EXERCISE PASSAGE:

Monday, October 3, 2011

New film reveals truth about George Harrison

The Sun

Wife-swapping, free love, drugs
...dark side of the quiet Beatle

 

George Harrison
Jean Marie Perier Photos
Published: Today at 01:39

HE was known as "the quiet Beatle", famous for his spiritual side.

But an explosive new documentary about George Harrison — produced by his WIFE— reveals the truth about his womanising, drug-taking and rock 'n' roll excess.

In George Harrison: Living In The Material World, those closest to the musician, including surviving Beatles bandmates Sir Paul McCartney and Ringo Starr, open up about George's secret side.
His widow Olivia tells how she had to fend off women attracted to him. Macca says that George "liked the things that men like. He was red-blooded".

Guitar legend Eric Clapton talks at length about his steamy relationship with Pattie Boyd, George's first wife. When Clapton told his friend George that he was falling for Pattie, the Beatle replied: "You can have her."  It was, Clapton believes, an example of George's open attitude to sexual relationships.

Yesterday ... Pattie Boyd with Clapton in 1974
Yesterday ... Pattie Boyd with Clapton in 1974
Dave Gerrard/The Sun

It is rumoured that George slept with Rolling Stone Ronnie Wood's wife Krissie at a drug-fuelled party, as well as Ringo Starr's wife Maureen on another occasion. The documentary, directed by Martin Scorsese, is on in selected cinemas for one night only tomorrow and out on DVD on October 10.

It took Olivia, 63, five years to make. She was married to George from 1978 until lung cancer ended his life nearly ten years ago, in November 2001, when he was 58.
With searing honesty she said: "He was really a free person and did not like to be bound by rules. But he did like women and women did like him.

"And whether he just said a couple of words to a woman, he honestly had a profound effect on them. I was not the only person who had to live with someone who was well loved, so that was always a challenge."

She says the couple grew stronger by overcoming these "hiccups".

George Harrison

He had earlier been married to Pattie Boyd for eight years. They split up in 1974. Revealing how he first broke the news of his feelings for Pattie to George, Clapton said: "When we did finally start to act it out I went to George straight away and said, 'Look, this is going to happen and there are already feelings there. And I have to know how you feel about that'.
"It was almost, 'If you want me to stop and go away, I will'. He was really cavalier — 'you can have her'. It had already got to that before — swapping, there was all that Sixties free love stuff.
"And George's attitude seemed to make more sense in a way. This was all material stuff. I thought, 'Oh God, this is giving me carte blanche'. "

Legacy ... George Harrison's son, Dhani
Legacy ... George Harrison's son, Dhani
Rex
The two men remained friends even after Pattie married Clapton. One of the worst moments of George's life came in 1999 when schizophrenic Michael Abram broke into his country house in Oxfordshire in the middle of the night and stabbed him eight times.

YOUR TASKS:
[1] In the George Harrison article, who directed the documentary George Harrison: Living In The Material World?
[2] Carry on the George Harrison article from the point where it stops.

SUPPLIED DATA:
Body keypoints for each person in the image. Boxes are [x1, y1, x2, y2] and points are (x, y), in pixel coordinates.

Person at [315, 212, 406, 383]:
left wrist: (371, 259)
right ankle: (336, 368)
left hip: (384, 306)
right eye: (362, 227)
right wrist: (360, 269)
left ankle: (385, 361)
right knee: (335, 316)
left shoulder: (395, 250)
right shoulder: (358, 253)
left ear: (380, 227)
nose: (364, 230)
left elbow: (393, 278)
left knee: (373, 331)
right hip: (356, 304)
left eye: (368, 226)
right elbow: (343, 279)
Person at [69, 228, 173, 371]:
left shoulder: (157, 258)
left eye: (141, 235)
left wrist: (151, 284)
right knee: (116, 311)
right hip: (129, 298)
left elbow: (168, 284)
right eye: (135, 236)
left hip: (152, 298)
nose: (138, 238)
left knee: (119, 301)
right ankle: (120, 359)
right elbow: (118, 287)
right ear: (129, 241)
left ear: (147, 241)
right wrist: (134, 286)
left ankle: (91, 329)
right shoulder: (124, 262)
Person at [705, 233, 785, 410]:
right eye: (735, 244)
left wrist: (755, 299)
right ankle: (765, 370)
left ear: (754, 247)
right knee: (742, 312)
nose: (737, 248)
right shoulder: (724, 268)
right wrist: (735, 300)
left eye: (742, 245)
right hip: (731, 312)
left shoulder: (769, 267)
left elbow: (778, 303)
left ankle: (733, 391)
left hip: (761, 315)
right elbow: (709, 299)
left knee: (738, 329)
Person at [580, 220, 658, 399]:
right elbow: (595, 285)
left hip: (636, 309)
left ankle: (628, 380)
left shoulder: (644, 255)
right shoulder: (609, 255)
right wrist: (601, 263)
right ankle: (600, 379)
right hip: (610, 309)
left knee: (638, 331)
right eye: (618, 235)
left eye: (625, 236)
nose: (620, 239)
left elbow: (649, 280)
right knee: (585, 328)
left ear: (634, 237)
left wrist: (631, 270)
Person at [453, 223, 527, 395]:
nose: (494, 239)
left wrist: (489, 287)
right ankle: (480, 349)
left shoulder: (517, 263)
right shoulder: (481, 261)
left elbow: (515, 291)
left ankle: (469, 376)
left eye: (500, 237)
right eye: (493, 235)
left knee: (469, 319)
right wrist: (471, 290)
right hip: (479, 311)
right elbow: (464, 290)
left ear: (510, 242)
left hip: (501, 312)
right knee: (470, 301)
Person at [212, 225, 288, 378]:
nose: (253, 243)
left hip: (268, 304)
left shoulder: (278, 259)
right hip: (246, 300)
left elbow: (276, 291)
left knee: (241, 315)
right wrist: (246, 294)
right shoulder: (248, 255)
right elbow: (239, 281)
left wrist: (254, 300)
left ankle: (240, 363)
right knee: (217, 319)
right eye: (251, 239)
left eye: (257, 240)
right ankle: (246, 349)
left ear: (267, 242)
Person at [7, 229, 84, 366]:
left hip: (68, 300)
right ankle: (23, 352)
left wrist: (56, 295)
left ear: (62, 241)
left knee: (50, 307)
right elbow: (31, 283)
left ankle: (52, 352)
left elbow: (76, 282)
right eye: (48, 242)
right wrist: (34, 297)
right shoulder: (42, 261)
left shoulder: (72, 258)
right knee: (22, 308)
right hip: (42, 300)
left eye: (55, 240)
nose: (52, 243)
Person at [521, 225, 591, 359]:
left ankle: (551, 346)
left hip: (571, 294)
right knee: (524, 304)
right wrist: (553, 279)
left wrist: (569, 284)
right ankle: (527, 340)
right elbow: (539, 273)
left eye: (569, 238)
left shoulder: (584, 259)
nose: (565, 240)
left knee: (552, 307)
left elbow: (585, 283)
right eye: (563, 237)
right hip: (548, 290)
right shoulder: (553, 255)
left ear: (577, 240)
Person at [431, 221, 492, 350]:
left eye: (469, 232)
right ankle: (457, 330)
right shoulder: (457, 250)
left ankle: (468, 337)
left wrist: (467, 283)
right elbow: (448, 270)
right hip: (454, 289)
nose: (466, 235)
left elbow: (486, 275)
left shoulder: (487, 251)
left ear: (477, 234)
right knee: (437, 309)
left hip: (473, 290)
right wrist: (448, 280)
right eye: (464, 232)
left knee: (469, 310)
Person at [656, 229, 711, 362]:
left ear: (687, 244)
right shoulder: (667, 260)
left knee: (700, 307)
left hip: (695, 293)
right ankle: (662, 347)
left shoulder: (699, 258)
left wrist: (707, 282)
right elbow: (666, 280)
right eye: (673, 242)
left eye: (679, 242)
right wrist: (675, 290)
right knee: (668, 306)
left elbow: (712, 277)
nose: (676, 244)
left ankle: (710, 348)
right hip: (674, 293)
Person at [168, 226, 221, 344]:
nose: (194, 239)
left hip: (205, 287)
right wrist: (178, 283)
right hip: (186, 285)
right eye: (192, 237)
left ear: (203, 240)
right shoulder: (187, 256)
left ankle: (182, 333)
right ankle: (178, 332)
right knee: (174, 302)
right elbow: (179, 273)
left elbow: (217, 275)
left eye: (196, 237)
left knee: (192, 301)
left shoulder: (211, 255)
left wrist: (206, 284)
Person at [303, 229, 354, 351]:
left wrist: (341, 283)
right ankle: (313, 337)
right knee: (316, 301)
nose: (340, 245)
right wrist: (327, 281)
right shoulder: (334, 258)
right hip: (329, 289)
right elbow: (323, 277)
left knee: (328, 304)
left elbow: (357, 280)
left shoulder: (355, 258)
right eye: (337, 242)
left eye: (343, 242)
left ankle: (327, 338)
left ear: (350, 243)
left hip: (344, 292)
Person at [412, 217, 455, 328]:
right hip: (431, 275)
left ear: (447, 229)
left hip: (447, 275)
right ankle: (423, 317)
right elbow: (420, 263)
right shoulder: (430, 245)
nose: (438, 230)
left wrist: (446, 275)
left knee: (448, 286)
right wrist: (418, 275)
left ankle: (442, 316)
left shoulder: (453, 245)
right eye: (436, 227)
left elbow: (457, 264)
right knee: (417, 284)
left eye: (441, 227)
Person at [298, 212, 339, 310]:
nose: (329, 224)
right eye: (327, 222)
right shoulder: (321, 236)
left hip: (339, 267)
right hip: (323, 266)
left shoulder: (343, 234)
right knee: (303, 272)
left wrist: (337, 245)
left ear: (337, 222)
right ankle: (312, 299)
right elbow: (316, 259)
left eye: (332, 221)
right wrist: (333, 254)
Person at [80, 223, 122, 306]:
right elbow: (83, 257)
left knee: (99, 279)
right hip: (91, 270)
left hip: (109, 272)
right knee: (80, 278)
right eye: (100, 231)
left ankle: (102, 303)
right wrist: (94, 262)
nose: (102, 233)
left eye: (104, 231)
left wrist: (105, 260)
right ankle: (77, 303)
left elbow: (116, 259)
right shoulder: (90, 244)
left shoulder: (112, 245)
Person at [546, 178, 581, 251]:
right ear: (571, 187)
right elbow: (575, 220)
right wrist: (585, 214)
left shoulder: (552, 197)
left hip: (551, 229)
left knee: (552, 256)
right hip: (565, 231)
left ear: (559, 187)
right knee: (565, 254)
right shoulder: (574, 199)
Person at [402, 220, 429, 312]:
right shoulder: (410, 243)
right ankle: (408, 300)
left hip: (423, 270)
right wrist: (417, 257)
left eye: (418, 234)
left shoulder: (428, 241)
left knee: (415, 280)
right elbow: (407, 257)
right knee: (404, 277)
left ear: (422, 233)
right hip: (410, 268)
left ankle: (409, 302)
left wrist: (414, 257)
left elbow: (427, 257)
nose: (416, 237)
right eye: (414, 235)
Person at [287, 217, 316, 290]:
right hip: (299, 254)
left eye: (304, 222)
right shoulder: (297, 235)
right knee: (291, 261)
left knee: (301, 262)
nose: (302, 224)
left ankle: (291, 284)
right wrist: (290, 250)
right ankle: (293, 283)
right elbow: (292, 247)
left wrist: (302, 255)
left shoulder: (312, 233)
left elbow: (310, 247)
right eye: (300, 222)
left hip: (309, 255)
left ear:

ANSWERS TO THE PROBLEMS:
[1] Martin Scorsese

[2]
Olivia said: "I ran in the room and something just took over and I picked up a poker... I hit the guy several times and I could see the blood coming out of his blond hair.

"Then he got up and chased me and had me round the neck. Then George jumped on his back."
Despite being badly wounded, George managed to wrestle the knife away. Abram was cleared of attempted murder on the grounds of insanity. He spent 19 months in a secure hospital.
George's only son Dhani, 33, believes the attack made it more difficult for his father to fight the cancer he had been diagnosed with in 1997. He said: "He was very, very badly attacked. It definitely took years off his life, to be trying to fight cancer and then have something like that. It's got to take it out of you."
In archive footage in the documentary George, who got heavily involved in Indian mysticism and the spiritual life, also talks about taking LSD.
It is also rumoured that he took cocaine.
Many contributors to the documentary praise George's musicianship. Although Lennon and McCartney were the main songwriters in The Beatles, George wrote the hit Something and the much-loved song Here Comes The Sun. He also had huge successes as a solo artist, including the No1 My Sweet Lord.
And, while he claimed he was not interested in "material" things, he was very wealthy, leaving £99million in his will.

But Ringo will always remember him as someone who would do anything to help a friend. In the documentary, Ringo cries as he recalls their last meeting when George was very sick with cancer.
He said: "I had to go to Boston because my daughter had a brain tumour. And the last words he said to me were, 'Do you want me to come with you?' And that was George."
Dhani said it was an amazing experience being brought up by the former Beatle.
He added: "He would say to me every day, 'You don't have to go to school today. Do you want to go to a yacht in the South Pacific and sail away for ever?'
"A lot of people would say you were an idiot for not doing that — and probably I am. But to rebel in my family was to want to go to school."
The book George Harrison: Living In The Material World, by Olivia Harrison, published by Abrams, is out today.